───── STORED DATA

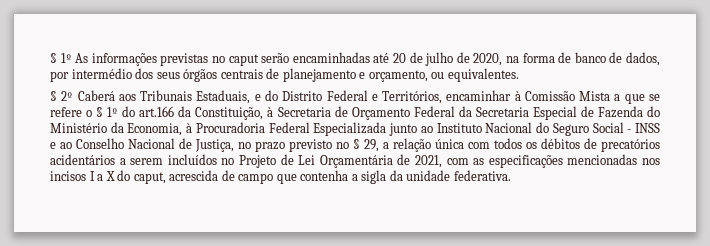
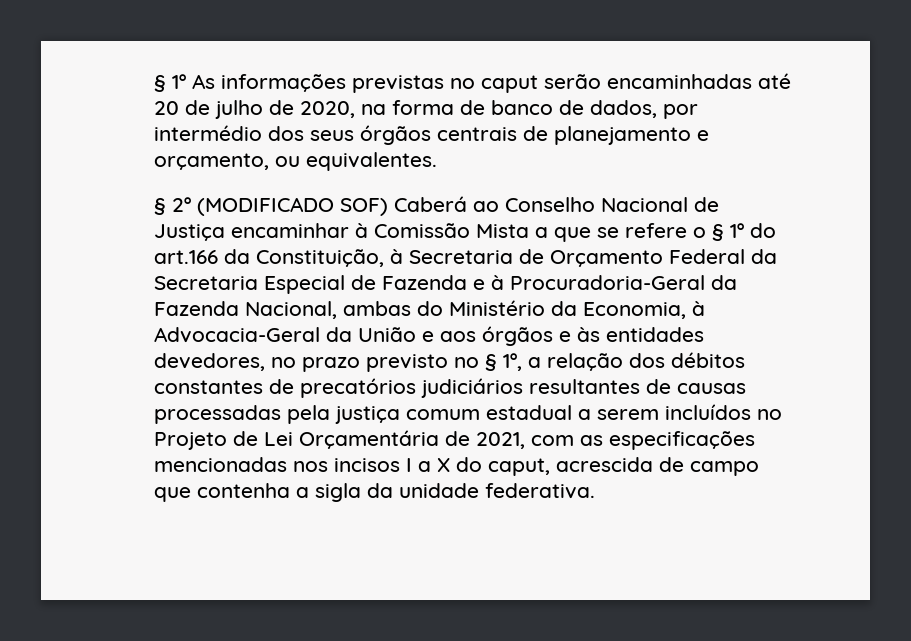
[77,90,443,104] Caberá aos Tribunais Estaduais, e do Distrito Federal e Territórios, -> [197,196,719,216] [154,224,225,241] (MODIFICADO SOF) Caberá ao Conselho Nacional de Justiça
(643, 112) none -> [473,275,737,290] [154,301,411,319] e à Procuradoria-Geral da Fazenda Nacional, ambas
[195,122,661,136] [50,138,234,152] Procuradoria Federal Especializada junto ao Instituto Nacional do Seguro Social - INSS e ao Conselho Nacional de Justiça, -> [154,326,704,346] [154,353,265,371] Advocacia-Geral da União e aos órgãos e às entidades devedores,
[364,139,379,152] 29, -> [503,353,522,371] 1º,
[435,138,660,152] [50,154,115,165] única com todos os débitos de precatórios acidentários -> [629,352,745,368] [154,378,746,398] [154,405,572,424] dos débitos constantes de precatórios judiciários resultantes de causas processadas pela justiça comum estadual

──────────

- _TASK TO COMPLETE_
Hand back the exact lines from the start of the entries to the line with "(643, 112) none", both ends kept and pictures left out.

- _SOLVED EXERCISE_
[77,90,443,104] Caberá aos Tribunais Estaduais, e do Distrito Federal e Territórios, -> [197,196,719,216] [154,224,225,241] (MODIFICADO SOF) Caberá ao Conselho Nacional de Justiça
(643, 112) none -> [473,275,737,290] [154,301,411,319] e à Procuradoria-Geral da Fazenda Nacional, ambas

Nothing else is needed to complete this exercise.